ICE Looks to Bolster ESG Service as Investors Grapple with Lack of Standards

ICE Data Services says investors can access its reference data subscription later this year to build out their ESG strategies.

Ethical responsbility

Standards and regulation around environmental, social and governance (ESG) strategies for investing are still evolving, but interest in the area is growing among investors, says Lynn Martin, president for ICE Data Services.

“The EU put in some regulations at the end of last year, but this is an area that is still very much evolving, and firms’ compliance is very much evolving,” Martin says.

ICE recently announced that it is launching a reference data service to help investors assess ESG risks and opportunities in corporations. The subscription will provide access to data points on companies, like reported greenhouse gas emissions and diversity metrics, the company said last week. Bank of America’s Global Research division is ICE’s development partner in the service, and will use the service itself in its global equity and credit analysis. The service will be available to subscribers in the second half of 2020. Martin says that the service will produce more than 500 attributes relating to different aspects of ESG.

“The ESG landscape is evolving rapidly, and investors are increasingly looking for comparable, decision-useful data,” Martin says.

She adds that the service is effectively an extension of ICE’s fixed income terms and conditions business, where ICE Data Services compiles and publishes the information held in the prospectuses put out by bond issuers. Users can now synthesize this data with the ESG information that companies put in their ESG filings and other reports.

Martin says that, ultimately, she would like the service to be used globally, but the initial focus of development will be within the US, as this is where ICE Data Service’s partner, Bank of America, wants to focus.

Big Questions to be Answered

Interest in ESG as an investment strategy is increasing, with firms even creating new roles. Man Group, for instance, named its first chief investment officer for ESG this month. However, the reliability of ESG reporting has come under scrutiny for the lack of regulation surrounding it, and with a lack of common standards and definitions, there is doubt about the simplest question: What exactly is ESG?

Analysts say a lack of standards around exactly what constitutes ESG leaves it ripe for companies to make misleading claims about their environmental or social impact, and regulators are currently grappling with how to hold companies accountable for their claims. In October 2019, the European Council adopted two regulations, which will affect investment managers on disclosure and low carbon benchmarks.

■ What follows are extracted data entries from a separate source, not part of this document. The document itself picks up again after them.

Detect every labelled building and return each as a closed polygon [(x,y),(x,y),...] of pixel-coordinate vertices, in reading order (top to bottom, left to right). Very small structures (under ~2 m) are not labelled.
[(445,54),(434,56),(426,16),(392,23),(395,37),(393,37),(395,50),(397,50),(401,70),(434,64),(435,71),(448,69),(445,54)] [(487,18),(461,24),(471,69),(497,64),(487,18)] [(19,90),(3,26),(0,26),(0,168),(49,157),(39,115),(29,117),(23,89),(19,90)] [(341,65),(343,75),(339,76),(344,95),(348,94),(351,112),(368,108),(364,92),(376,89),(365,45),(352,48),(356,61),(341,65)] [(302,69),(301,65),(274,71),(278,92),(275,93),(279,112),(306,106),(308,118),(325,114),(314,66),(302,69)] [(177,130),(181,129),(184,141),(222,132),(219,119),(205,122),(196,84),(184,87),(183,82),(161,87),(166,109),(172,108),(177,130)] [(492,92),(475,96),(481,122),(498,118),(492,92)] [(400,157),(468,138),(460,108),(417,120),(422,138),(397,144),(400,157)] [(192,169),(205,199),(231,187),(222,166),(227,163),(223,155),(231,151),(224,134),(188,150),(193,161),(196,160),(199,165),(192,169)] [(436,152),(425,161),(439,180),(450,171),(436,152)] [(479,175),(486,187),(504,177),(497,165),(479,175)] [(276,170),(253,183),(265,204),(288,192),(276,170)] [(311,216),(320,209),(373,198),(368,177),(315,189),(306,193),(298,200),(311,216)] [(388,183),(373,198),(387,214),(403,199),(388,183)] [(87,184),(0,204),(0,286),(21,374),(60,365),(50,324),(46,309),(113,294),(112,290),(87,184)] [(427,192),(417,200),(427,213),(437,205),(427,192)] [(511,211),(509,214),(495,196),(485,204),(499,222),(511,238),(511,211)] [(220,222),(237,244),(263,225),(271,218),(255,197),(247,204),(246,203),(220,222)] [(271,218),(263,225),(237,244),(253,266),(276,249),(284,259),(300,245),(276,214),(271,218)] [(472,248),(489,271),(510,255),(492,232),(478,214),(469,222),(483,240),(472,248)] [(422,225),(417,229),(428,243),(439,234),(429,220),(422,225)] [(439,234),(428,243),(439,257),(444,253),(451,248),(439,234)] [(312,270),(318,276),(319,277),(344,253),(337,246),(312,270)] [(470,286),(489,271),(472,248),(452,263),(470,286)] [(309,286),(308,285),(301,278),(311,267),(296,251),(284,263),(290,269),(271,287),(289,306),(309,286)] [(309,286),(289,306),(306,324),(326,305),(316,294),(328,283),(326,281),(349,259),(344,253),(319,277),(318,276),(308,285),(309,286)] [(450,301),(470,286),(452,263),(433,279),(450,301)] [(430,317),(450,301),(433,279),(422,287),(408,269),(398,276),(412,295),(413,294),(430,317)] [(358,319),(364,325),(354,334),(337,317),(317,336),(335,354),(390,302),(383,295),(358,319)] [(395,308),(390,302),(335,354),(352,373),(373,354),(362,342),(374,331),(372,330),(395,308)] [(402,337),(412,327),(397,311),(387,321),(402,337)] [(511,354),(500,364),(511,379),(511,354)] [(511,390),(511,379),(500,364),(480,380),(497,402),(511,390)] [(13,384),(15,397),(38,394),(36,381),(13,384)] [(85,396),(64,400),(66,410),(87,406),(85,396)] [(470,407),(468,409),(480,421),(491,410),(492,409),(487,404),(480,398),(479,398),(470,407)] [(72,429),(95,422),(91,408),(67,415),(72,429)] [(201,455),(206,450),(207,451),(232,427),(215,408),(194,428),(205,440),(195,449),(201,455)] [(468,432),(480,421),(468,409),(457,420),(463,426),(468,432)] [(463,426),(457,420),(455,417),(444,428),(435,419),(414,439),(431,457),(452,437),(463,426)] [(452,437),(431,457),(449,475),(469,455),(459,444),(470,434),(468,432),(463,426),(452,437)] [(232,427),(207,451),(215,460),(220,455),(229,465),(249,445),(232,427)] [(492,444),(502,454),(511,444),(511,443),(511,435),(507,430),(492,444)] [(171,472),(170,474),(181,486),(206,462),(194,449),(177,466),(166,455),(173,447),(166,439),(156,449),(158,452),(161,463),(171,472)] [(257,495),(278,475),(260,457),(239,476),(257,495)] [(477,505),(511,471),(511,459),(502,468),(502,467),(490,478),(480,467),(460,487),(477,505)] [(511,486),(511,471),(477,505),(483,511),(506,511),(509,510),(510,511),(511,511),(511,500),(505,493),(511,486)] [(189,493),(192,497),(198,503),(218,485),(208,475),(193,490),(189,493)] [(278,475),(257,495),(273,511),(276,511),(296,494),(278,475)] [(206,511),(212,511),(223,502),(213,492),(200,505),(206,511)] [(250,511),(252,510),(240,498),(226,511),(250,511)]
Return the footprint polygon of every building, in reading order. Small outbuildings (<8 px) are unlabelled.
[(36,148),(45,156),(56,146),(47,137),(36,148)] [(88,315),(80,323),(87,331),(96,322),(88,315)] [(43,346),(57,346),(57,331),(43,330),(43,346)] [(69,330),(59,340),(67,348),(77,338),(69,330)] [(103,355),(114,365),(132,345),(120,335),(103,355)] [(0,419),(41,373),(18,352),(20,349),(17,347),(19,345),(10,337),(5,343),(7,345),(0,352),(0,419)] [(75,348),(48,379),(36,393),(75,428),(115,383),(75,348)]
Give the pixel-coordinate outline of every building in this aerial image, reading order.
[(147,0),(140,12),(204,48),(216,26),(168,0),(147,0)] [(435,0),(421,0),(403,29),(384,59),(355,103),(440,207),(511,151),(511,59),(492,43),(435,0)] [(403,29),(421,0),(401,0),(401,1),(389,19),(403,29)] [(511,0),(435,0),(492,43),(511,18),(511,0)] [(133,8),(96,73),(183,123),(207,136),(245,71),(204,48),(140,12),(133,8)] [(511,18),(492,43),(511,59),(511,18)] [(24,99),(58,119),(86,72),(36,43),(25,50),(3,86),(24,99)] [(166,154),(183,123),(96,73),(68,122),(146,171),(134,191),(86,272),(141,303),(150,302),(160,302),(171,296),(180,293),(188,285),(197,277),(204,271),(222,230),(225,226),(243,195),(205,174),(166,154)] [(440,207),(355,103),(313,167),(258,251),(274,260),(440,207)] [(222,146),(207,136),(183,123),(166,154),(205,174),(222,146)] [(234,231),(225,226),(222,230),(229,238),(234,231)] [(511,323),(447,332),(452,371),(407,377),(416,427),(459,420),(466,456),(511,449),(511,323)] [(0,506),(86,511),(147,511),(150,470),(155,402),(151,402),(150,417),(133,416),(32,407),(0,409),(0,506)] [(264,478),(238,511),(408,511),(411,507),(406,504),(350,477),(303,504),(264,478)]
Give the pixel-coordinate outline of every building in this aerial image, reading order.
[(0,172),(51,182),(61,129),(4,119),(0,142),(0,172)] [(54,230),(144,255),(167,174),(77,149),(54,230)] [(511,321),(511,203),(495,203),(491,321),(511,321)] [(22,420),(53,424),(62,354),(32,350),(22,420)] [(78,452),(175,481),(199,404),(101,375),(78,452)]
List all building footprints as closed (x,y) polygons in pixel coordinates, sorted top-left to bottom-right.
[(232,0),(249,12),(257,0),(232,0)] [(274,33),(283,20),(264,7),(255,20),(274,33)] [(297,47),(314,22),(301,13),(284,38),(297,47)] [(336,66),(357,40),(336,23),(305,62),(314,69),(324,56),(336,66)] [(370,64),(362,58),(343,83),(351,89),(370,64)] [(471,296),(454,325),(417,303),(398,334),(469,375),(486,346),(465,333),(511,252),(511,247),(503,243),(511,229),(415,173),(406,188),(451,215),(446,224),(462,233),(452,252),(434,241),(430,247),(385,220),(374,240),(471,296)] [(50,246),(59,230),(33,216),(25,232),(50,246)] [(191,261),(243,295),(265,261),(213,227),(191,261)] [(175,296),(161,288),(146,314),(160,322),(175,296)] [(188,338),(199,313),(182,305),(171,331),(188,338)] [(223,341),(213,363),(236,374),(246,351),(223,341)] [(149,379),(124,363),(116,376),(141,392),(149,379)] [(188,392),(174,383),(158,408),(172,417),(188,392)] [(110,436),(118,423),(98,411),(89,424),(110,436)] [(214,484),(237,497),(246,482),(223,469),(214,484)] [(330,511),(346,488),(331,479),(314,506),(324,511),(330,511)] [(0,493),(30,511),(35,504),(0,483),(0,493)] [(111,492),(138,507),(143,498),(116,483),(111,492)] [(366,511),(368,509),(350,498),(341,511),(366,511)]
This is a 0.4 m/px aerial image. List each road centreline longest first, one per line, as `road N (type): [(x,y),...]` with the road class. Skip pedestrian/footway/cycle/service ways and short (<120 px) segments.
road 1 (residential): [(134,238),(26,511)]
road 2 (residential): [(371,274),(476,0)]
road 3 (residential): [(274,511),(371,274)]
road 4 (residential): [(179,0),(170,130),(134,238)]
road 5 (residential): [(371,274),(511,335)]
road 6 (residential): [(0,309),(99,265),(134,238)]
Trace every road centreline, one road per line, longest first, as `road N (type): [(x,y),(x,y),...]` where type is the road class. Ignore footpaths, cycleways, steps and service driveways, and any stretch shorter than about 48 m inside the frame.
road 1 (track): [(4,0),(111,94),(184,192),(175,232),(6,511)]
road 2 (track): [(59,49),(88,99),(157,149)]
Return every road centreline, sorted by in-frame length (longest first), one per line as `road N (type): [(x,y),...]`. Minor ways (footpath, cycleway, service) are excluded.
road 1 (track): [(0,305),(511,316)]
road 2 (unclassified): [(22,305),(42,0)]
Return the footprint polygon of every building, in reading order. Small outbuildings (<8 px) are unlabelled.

Another key regulation, the Taxonomy Regulation, has been delayed, and is now scheduled to come into force in 2022. The Taxonomy Regulation is intended to create a framework under which activity can be classified as environmentally sustainable or not.

That is the issue that is starting to unfold now as everyone is realizing it’s pretty easy to put three letters on a marketing campaign and off you go.
Ben Phillips, Deloitte

Michael Goldstein, managing partner at Empirical Research said: “If you look at the providers of ESG products and what they call ESG, they are in no sense the same. I don’t think anybody even knows what it is… I tell our clients that we don’t have an investor that is not an ESG investor. But the flows into dedicated ESG funds are trivial. It seems there is a very big gap between the rhetoric and whatever the reality is going to end up being.”

Goldstein was speaking at the first-ever meeting of the Securities and Exchange Commission’s (SEC) asset management advisory committee. With him on a panel was Ben Phillips, a principal and the investment management chief strategist within the Casey Quirk practice at Deloitte.

Asked by commissioners if he thought that the SEC should regulate ESG standards, Phillips responded: “I don’t know if any regulator should be in the role of saying what the ESG standards should be. [But] somebody has to be responsible for puncturing the claims of people who say they are, and aren’t.”

It’s this role that regulators around the world are trying to step into, he said, especially the Europeans.

“The biggest problem for breaking fiduciary trust will be if firms say they are compliant with some sort of ESG standard that they are putting forward and they’re actually not, or the standard doesn’t make sense,” Phillips said. “How greenwashing is addressed and punished is probably the principle regulatory question that the Europeans are grappling with right now.”

Excluding companies that do not comply with ESG standards might actually end up damaging the market, he added. “What if all ESG participants began using negative screens? You would basically shrink the capacity of an already shrunk stock market.”

And the question of how to test whether or not a product or company is or isn’t ESG is unclear at this point, Phillips added. “ESG is not a product, it’s an investment process. How do you audit an investment process for ESG? Is this something the Big Four auditors should do? Is it something other third parties should do? Is there an auditing function that has some public oversight that is a result of this?

“I don’t know. The Europeans don’t know either. That is the issue that is starting to unfold now as everyone is realizing it’s pretty easy to put three letters on a marketing campaign and off you go.”